▸ Description of the task: What is needed is an exact repetition of the lines from the first one in the data through the line with "middle dip: (172, 105)", with no pictures.

▸ Provided material:
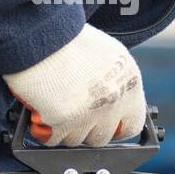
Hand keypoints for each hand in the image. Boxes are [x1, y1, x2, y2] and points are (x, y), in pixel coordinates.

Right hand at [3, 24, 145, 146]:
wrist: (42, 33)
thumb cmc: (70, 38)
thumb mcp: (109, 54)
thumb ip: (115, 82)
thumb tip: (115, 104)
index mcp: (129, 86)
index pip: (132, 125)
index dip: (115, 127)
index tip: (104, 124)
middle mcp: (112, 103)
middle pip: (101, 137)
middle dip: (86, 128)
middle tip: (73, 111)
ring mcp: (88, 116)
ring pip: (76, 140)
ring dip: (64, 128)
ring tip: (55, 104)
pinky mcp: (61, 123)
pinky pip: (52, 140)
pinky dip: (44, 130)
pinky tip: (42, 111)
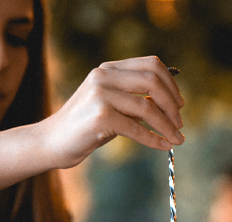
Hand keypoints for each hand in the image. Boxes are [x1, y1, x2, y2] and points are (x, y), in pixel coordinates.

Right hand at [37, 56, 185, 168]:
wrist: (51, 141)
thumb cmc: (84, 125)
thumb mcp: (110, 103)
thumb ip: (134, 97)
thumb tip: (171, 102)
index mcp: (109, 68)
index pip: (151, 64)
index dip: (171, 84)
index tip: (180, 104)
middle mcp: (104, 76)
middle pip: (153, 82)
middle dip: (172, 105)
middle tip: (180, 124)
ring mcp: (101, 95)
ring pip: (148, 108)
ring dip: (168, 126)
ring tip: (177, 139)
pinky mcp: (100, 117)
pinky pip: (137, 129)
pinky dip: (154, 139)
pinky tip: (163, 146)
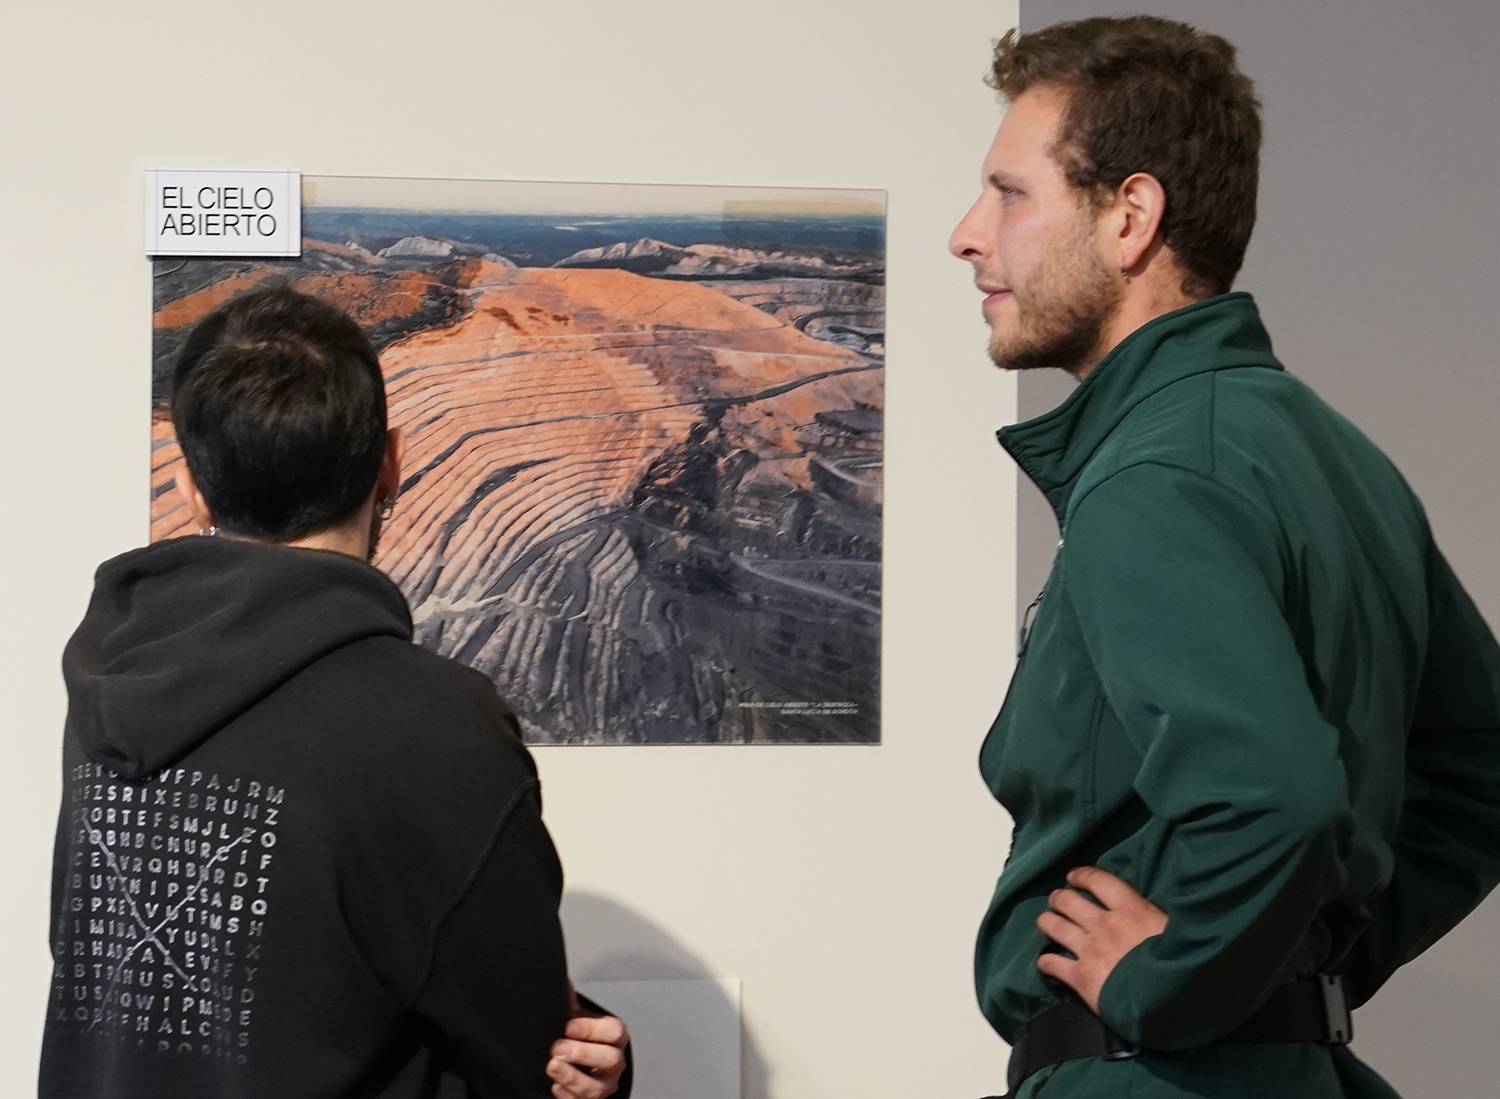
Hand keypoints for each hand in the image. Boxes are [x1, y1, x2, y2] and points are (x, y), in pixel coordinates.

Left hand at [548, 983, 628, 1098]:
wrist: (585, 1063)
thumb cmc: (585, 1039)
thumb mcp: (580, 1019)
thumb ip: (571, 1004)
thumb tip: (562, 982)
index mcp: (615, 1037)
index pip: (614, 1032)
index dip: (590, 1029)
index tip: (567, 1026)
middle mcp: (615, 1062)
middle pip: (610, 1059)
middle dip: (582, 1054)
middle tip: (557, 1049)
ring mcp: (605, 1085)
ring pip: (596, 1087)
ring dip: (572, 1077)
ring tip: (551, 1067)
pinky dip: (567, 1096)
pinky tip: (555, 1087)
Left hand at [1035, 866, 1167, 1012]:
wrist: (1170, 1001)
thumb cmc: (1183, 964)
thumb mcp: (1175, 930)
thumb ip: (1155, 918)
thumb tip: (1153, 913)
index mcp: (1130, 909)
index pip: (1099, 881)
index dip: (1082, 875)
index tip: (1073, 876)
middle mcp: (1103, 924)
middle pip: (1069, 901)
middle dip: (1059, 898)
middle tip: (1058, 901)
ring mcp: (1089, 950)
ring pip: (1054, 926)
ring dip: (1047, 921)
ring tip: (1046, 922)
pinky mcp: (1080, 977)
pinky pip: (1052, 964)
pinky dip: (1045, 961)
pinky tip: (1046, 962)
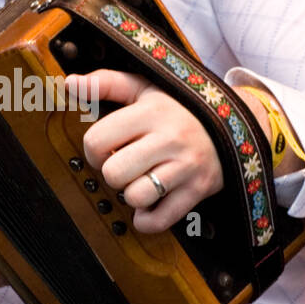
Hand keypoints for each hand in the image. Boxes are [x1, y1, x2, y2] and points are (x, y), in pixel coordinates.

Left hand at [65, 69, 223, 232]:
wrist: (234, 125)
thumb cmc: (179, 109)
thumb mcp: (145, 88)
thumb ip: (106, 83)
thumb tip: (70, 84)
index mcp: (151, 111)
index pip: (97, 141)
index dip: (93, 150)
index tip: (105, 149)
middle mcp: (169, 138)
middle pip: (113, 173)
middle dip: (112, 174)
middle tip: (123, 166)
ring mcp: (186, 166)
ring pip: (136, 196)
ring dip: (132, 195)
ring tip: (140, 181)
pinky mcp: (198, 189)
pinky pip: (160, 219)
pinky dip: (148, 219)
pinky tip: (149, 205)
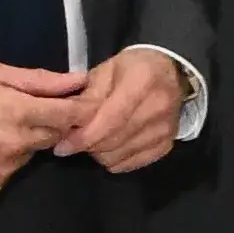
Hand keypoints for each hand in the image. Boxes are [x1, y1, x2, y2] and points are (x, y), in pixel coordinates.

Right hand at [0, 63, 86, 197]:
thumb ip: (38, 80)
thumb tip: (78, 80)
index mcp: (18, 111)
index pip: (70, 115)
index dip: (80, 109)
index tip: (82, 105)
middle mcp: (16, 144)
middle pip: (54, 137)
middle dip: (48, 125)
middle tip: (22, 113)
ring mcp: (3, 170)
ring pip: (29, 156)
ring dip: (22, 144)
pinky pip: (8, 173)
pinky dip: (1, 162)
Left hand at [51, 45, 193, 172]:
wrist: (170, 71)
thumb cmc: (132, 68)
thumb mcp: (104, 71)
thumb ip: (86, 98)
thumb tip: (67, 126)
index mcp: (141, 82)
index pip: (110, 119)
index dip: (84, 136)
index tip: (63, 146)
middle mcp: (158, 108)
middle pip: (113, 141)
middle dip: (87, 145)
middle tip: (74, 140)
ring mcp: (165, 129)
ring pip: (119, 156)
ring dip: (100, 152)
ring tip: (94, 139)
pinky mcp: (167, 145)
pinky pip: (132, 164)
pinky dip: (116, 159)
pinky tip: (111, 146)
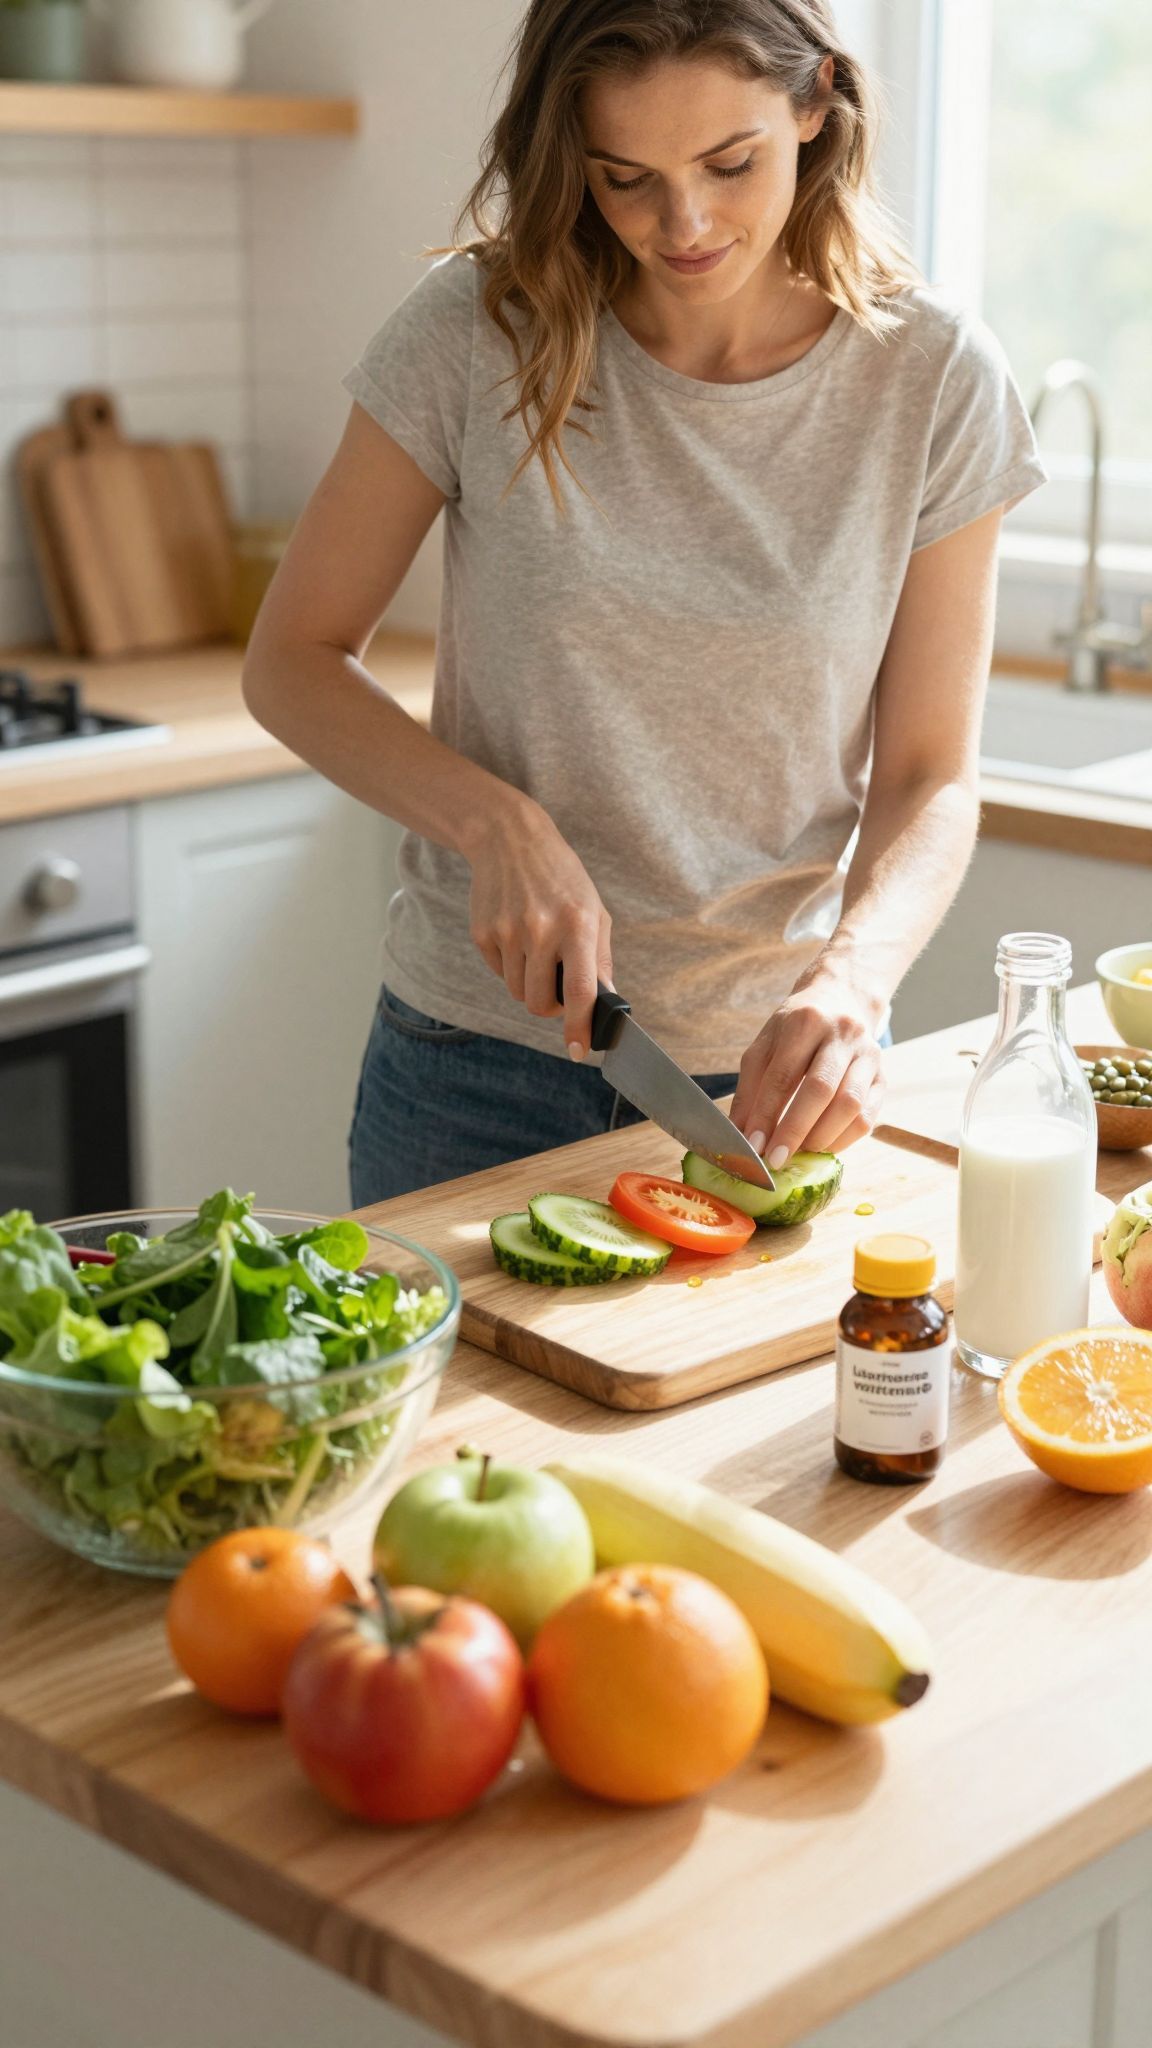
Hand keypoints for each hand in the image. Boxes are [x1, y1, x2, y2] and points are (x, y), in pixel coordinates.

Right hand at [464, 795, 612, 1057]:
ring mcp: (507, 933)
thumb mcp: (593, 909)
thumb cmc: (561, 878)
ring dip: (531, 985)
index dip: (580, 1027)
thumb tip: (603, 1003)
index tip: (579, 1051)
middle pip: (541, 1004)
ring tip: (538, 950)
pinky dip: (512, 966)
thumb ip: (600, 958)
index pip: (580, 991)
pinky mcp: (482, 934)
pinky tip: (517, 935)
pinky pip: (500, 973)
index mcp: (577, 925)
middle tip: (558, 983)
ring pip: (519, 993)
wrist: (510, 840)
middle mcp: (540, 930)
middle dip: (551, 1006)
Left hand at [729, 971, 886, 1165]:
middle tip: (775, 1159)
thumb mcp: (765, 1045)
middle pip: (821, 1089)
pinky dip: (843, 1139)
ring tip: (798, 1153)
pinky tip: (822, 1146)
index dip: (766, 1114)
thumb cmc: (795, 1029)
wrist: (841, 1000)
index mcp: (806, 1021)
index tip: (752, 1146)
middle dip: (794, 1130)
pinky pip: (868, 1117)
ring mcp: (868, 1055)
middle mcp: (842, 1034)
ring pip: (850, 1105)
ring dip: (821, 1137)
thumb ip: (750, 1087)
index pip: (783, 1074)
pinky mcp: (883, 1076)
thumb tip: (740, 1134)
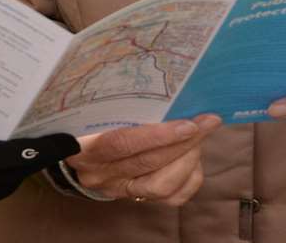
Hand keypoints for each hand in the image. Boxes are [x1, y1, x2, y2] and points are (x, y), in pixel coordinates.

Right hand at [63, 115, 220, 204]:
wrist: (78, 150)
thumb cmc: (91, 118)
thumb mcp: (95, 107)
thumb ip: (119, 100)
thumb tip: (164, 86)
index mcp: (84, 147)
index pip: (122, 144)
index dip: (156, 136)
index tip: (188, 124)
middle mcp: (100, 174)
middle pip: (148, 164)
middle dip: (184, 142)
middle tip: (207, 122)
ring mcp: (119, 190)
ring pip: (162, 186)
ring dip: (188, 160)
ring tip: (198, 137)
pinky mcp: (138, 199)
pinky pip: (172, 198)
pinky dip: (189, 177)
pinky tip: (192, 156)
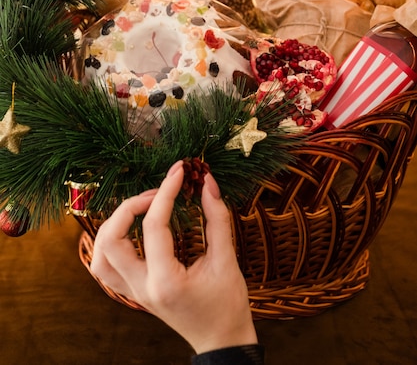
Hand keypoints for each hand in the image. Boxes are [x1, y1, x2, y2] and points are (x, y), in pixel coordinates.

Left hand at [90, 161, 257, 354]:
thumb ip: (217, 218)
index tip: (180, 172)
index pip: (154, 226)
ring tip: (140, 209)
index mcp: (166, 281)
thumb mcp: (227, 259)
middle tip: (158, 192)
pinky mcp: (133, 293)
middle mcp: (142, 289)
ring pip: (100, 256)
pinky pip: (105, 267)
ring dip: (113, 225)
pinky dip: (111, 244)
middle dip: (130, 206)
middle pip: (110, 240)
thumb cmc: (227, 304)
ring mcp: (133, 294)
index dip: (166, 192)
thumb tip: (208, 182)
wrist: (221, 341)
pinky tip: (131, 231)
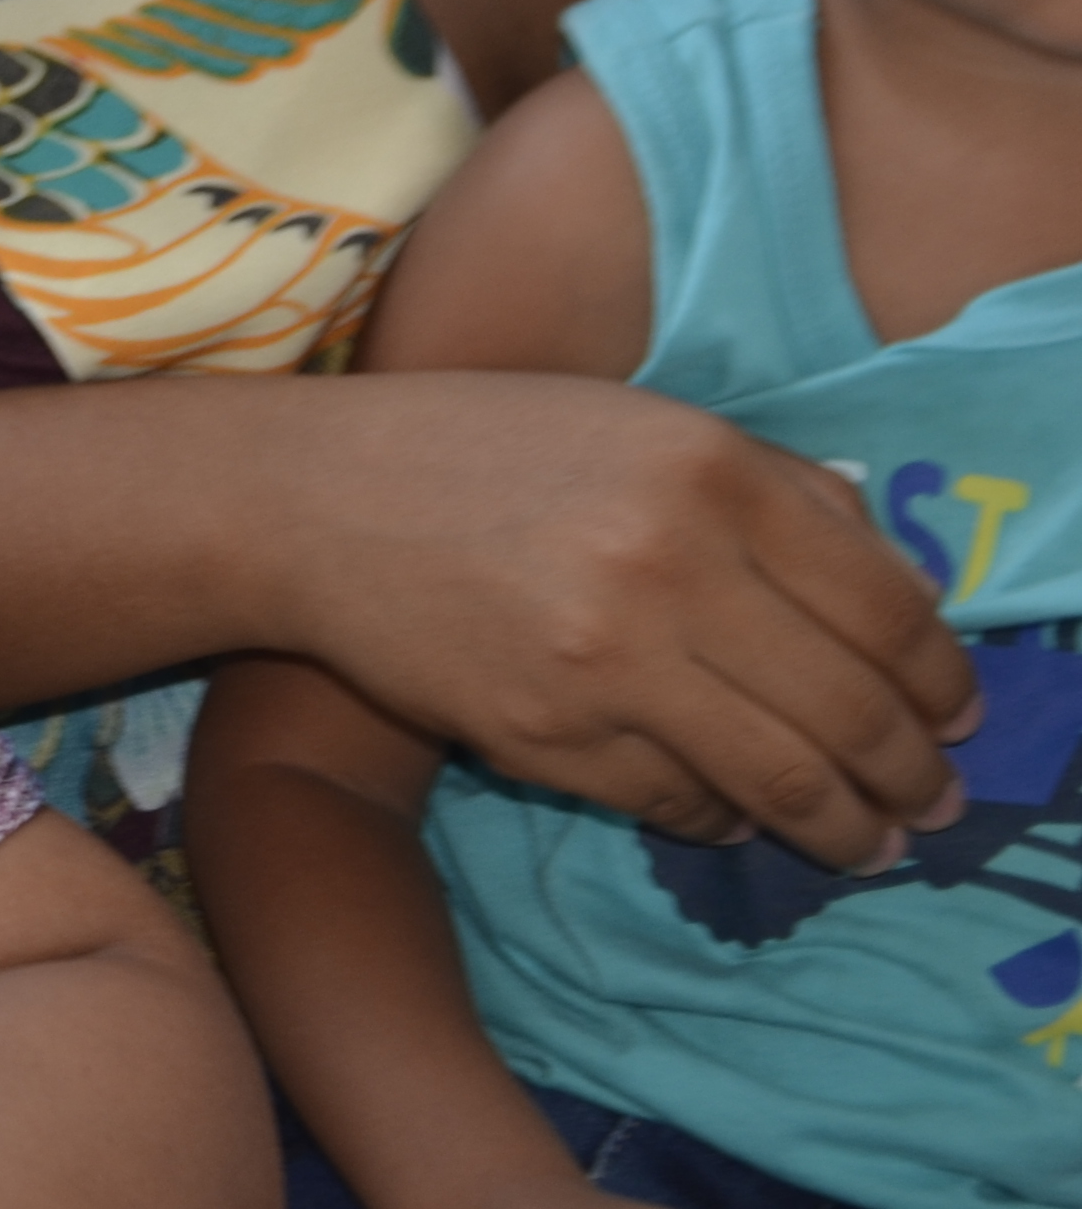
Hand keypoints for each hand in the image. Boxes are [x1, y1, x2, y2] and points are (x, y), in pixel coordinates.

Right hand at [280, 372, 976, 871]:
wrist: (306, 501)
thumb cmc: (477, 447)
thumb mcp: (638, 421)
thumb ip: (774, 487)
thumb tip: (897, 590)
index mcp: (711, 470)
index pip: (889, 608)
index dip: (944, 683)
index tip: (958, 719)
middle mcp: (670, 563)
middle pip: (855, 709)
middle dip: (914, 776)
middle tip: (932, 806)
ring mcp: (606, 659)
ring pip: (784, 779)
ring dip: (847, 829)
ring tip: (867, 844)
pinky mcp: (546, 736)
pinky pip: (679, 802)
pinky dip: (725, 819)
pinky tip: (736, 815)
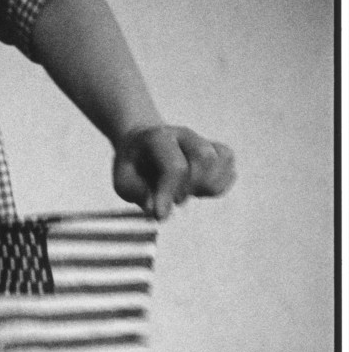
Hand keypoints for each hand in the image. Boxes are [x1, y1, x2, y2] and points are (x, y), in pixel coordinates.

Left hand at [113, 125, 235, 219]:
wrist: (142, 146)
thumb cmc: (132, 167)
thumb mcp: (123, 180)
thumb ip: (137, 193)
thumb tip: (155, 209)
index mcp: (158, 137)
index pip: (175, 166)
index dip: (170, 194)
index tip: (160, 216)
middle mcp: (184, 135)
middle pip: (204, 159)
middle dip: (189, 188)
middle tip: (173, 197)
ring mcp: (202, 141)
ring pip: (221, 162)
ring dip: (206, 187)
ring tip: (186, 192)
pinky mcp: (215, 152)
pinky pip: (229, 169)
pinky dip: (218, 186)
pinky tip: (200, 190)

▸ Solution to the problem:
Hand keypoints for each hand in the image. Boxes are [x1, y1, x2, y2] and points are (x, y), in pixel coordinates.

Right hand at [3, 24, 145, 146]:
wrist: (42, 33)
thumb cmc: (70, 38)
thumb mcp: (109, 54)
thumb ip: (115, 82)
thumb tip: (115, 104)
index mcp: (129, 86)
index pip: (132, 125)
index dip: (115, 127)
index tip: (104, 124)
middle mcp: (112, 103)
middle pip: (101, 137)
middle dip: (86, 128)
middle tip: (73, 111)
ring mcp: (88, 116)
ring pip: (76, 140)
ring dip: (64, 128)
ring tip: (55, 104)
pinky mcp: (61, 123)
pinky pip: (52, 140)
pinky dip: (44, 130)
pinky tip: (42, 111)
Hand keypoints for each hand in the image. Boxes are [x1, y1, x2, y2] and points are (x, y), in pixel coordinates.

Right hand at [37, 56, 185, 168]:
wrist: (51, 141)
thumb cmc: (84, 125)
thumb mcp: (110, 103)
thumb ip: (134, 97)
thumb tip: (171, 102)
index mcp: (109, 68)
index pip: (151, 64)
index dip: (171, 84)
index tip: (180, 104)
middle mcp: (104, 76)
middle pip: (153, 82)
middle dip: (172, 105)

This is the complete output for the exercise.